Books/ GREATEST HITS 1981-2000
From the Author
In 2000 my longtime friend, poet Suzanne Rhodenbaugh, brought my work to the attention of Pudding House Publisher, Jennifer Bosveld. When Jennifer accepted me for inclusion in her GREATEST HITS chapbook series, she asked me to select twelve poems that had proved popular at readings and to write an introduction answering the two questions readers most frequently ask : What brought you to write? and How did each of these poems come into being? "About the Poems and the Author" is that introduction.
“About the Poems and the Author” -
An Introduction to Pamela Harrison Greatest Hits 1981-2000
(Pudding House Publications, Johnstown, OH, 2002)
By Pamela Harrison
I was born and raised on the wide dry plains of Oklahoma, a place where weather is a constant and vital concern—from the grinding ravages of drought to the immediate doom of tornado, lightning, and flash flood. There, the prairie runs far and flat to the western horizon, pressed by a vast and windy sky. People who live beneath that cataract of wind and light turn to leather and squint. My husband, a man of the north woods, feels desperate and exposed under that scouring sky. God’s eye, I call it, the eternal gaze of heaven. It shrinks one to a proper humility. Folks there talk plainly (if they talk at all), and their truths cut like flint.

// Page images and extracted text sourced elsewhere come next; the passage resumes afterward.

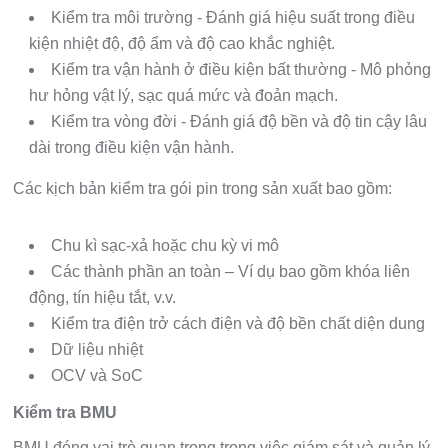
Kiểm tra môi trường - Đánh giá hiệu suất trong điều
kiện nhiệt độ, độ ẩm và độ cao khắc nghiệt.
Kiểm tra vận hành ở điều kiện bất thường - Mô phỏng
hư hỏng vật lý, sạc quá mức và đoản mạch.
Kiểm tra vòng đời - Đánh giá độ bền và độ tin cậy lâu
dài trong điều kiện vận hành.
Các kịch bản kiểm tra gói pin trong sản xuất bao gồm:
Chu kì sạc-xả hoặc chu kỳ vi mô
Các thành phần an toàn – Ví dụ bao gồm khóa liên
động, tín hiệu tắt, v.v.
Kiểm tra điện trở cách điện và độ bền chất diện dung
Dữ liệu nhiệt
OCV và SoC
Kiểm tra BMU
BMU đóng vai trò quan trọng trong việc giám sát và quản lý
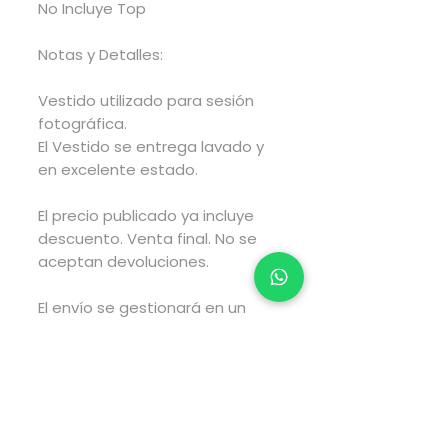
No Incluye Top
Notas y Detalles:
Vestido utilizado para sesión
fotográfica.
El Vestido se entrega lavado y
en excelente estado.
El precio publicado ya incluye
descuento. Venta final. No se
aceptan devoluciones.
El envío se gestionará en un
lapso de 2 a 4 días hábiles
posteriores a haber realizado
tu compra y el envío tarará el
tiempo estimado por fedex
según el tipo de envío que elijas
al realizar tu compra.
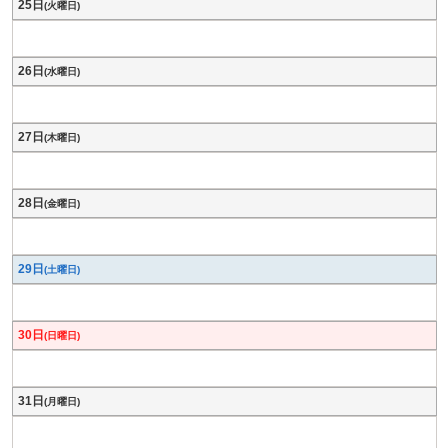
25日
(火曜日)
26日
(水曜日)
27日
(木曜日)
28日
(金曜日)
29日
(土曜日)
30日
(日曜日)
31日
(月曜日)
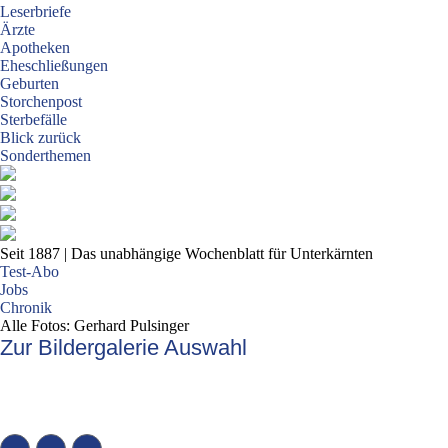
Leserbriefe
Ärzte
Apotheken
Eheschließungen
Geburten
Storchenpost
Sterbefälle
Blick zurück
Sonderthemen
Seit 1887
| Das unabhängige Wochenblatt für Unterkärnten
Test-Abo
Jobs
Chronik
Alle Fotos: Gerhard Pulsinger
Zur Bildergalerie Auswahl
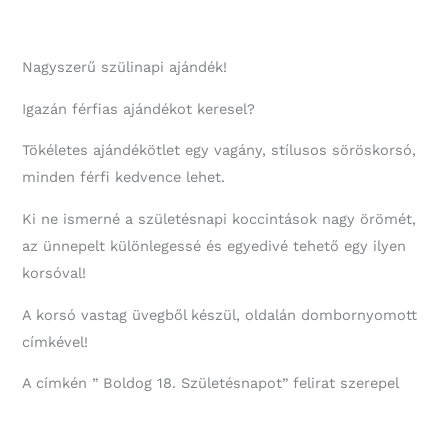
Nagyszerű szülinapi ajándék!
Igazán férfias ajándékot keresel?
Tökéletes ajándékötlet egy vagány, stílusos söröskorsó,
minden férfi kedvence lehet.
Ki ne ismerné a születésnapi koccintások nagy örömét,
az ünnepelt különlegessé és egyedivé tehető egy ilyen
korsóval!
A korsó vastag üvegből készül, oldalán dombornyomott
címkével!
A címkén ” Boldog 18. Születésnapot” felirat szerepel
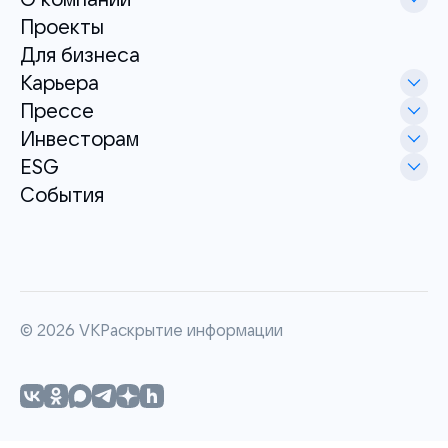
Проекты
Для бизнеса
Карьера
Прессе
Инвесторам
ESG
События
©
2026
VK
Раскрытие информации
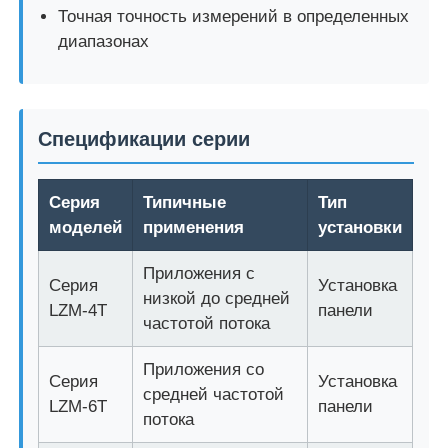
Точная точность измерений в определенных
диапазонах
Спецификации серии
Серия
Типичные
Тип
моделей
применения
установки
Приложения с
Серия
Установка
низкой до средней
LZM-4T
панели
Главная страница
частотой потока
Приложения со
Продукция
Серия
Установка
средней частотой
LZM-6T
панели
потока
Ролики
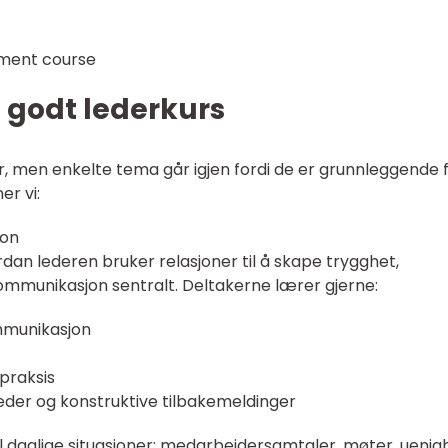
t godt lederkurs
rer, men enkelte tema går igjen fordi de er grunnleggende 
er vi:
jon
dan lederen bruker relasjoner til å skape trygghet,
kommunikasjon sentralt. Deltakerne lærer gjerne:
mmunikasjon
 praksis
eder og konstruktive tilbakemeldinger
il daglige situasjoner: medarbeidersamtaler, møter, uenigh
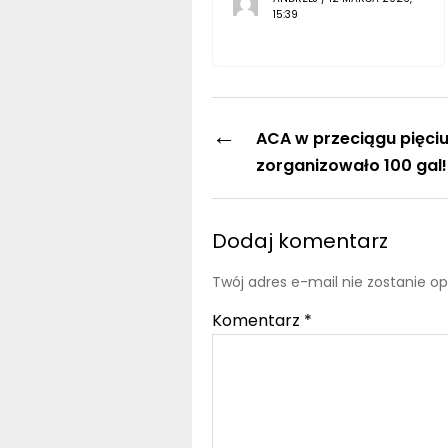
15:39
←
ACA w przeciągu pięciu
zorganizowało 100 gal!
Dodaj komentarz
Twój adres e-mail nie zostanie o
Komentarz
*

A plains woman’s interest in outer weather soon coupled with my own childhood obsession: the secrets of my family’s inner weathers. I registered like a barometer minute changes of tone and heart in those I loved. By the sixth grade, I was fully determined to be a meteorologist, as serious and essential as the local celebrity on radio and TV whose word we awaited as though the very prophet spoke. Inaccurate forecasts, I learned, could cost a person’s life.
Years passed and my native interest in words and weather evolved into a love and need for poetry. Nothing else I knew could record the changes of season and light, mood and storm with comparable subtlety and satisfaction. I think Robert Frost said it right in his poem, “Tree at My Window”:
That day she put our heads together
Fate had her imagination about her,
Your head so much concerned with outer,
Mine with inner, weather.
I am a watcher by nature. Observation and reflection are my instinctive responses to change. Naturally, I married a man of action, a general practitioner (like my father) committed to serving the poor and underprivileged at home and abroad. Especially abroad. Accompanying him to the Arctic, Africa, the Caribbean, and Central America, I was often forced to reckon with both the limited store of my own practical gifts and the proper uses of words.